The city of Passau owes its origins and development to its unique topo- and economic-geographical location. The rivers Danube, Inn and Ilz opened and still open the way to neighbouring and more distant areas of Europe. They form the basis for several thousand years of settlement history since the 5th millennium BC. Cultural and associated "economic" exchange can be traced in all directions from this time until today.
Old town with cathedral (bishop's seat from 739), Niedernburg monastery and town hall, Roman Museum Fort Boiotro, Veste Oberhaus with museum.
The Roman Museum Fort Boiotro is located in a late medieval craftsman's house in Passau's Innstadt district.
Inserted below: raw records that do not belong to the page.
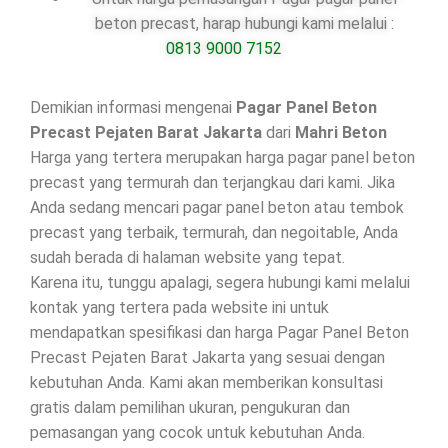
beton precast, harap hubungi kami melalui :
0813 9000 7152
Demikian informasi mengenai
Pagar Panel Beton
Precast Pejaten Barat Jakarta
dari
Mahri Beton
Harga yang tertera merupakan harga pagar panel beton
precast yang termurah dan terjangkau dari kami. Jika
Anda sedang mencari pagar panel beton atau tembok
precast yang terbaik, termurah, dan negoitable, Anda
sudah berada di halaman website yang tepat.
Karena itu, tunggu apalagi, segera hubungi kami melalui
kontak yang tertera pada website ini untuk
mendapatkan spesifikasi dan harga Pagar Panel Beton
Precast Pejaten Barat Jakarta yang sesuai dengan
kebutuhan Anda. Kami akan memberikan konsultasi
gratis dalam pemilihan ukuran, pengukuran dan
pemasangan yang cocok untuk kebutuhan Anda.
It rests on the foundations of the late Roman fort of Boiotro, which the Romans built around 280 AD. In 375, the fort was evacuated by the military and fell into disrepair. The Roman diplomat Severin had a small monastery built in the ruins of the fort at the end of the 5th century. Remains of the monastery, the fort wall and the watchtowers are visibly preserved in the open-air area and in the museum.
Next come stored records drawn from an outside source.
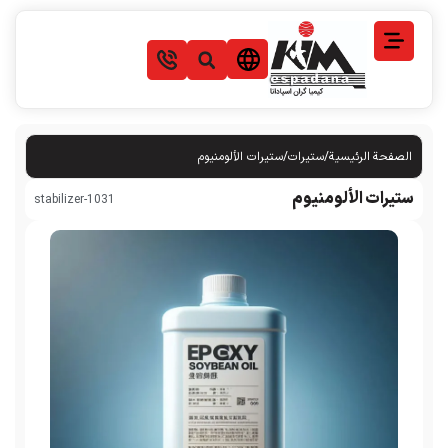
ة
/
ستيرات
/
ستیرات الألومنیوم
ومنیوم
1031-stabilizer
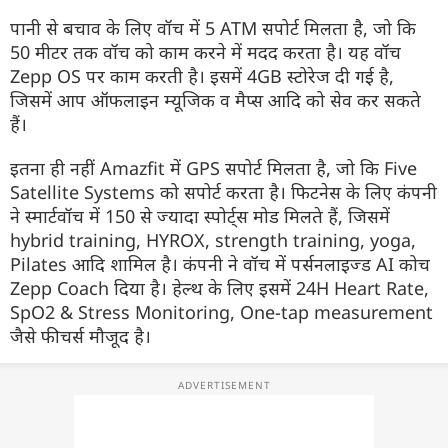
पानी से बचाव के लिए वॉच में 5 ATM सपोर्ट मिलता है, जो कि
50 मीटर तक वॉच को काम करने में मदद करता है। यह वॉच
Zepp OS पर काम करती है। इसमें 4GB स्टोरेज दी गई है,
जिसमें आप ऑफलाइन म्यूजिक व मैप्स आदि को सेव कर सकते
हैं।
इतना ही नहीं Amazfit में GPS सपोर्ट मिलता है, जो कि Five
Satellite Systems को सपोर्ट करता है। फिटनेस के लिए कंपनी
ने स्मार्टवॉच में 150 से ज्यादा स्पोर्ट्स मोड मिलते हैं, जिसमें
hybrid training, HYROX, strength training, yoga,
Pilates आदि शामिल है। कंपनी ने वॉच में पर्सनलाइज्ड AI कोच
Zepp Coach दिया है। हेल्थ के लिए इसमें 24H Heart Rate,
SpO2 & Stress Monitoring, One-tap measurement
जैसे फीचर्स मौजूद है।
In the new conception carried out in 2014, the Boiotro fort is the most important exhibit. 600 other objects with ancient sources, explanatory texts, figurines with audio stations and numerous models also convey a vivid picture of the 400 years of Roman rule in what is now Passau. The Danube, as the northern border, separated the Roman Empire from Barbaricum, while the Inn formed a provincial and customs border. Digital media such as touch screens, a light installation and a virtual reconstruction illustrate Passau's complex Roman history with its 5 forts and surrounding civilian settlements.
Guided tours by the city archaeology every 1st and 3rd Wednesday of the month at 5.00 pm. Group tours are also possible outside opening hours.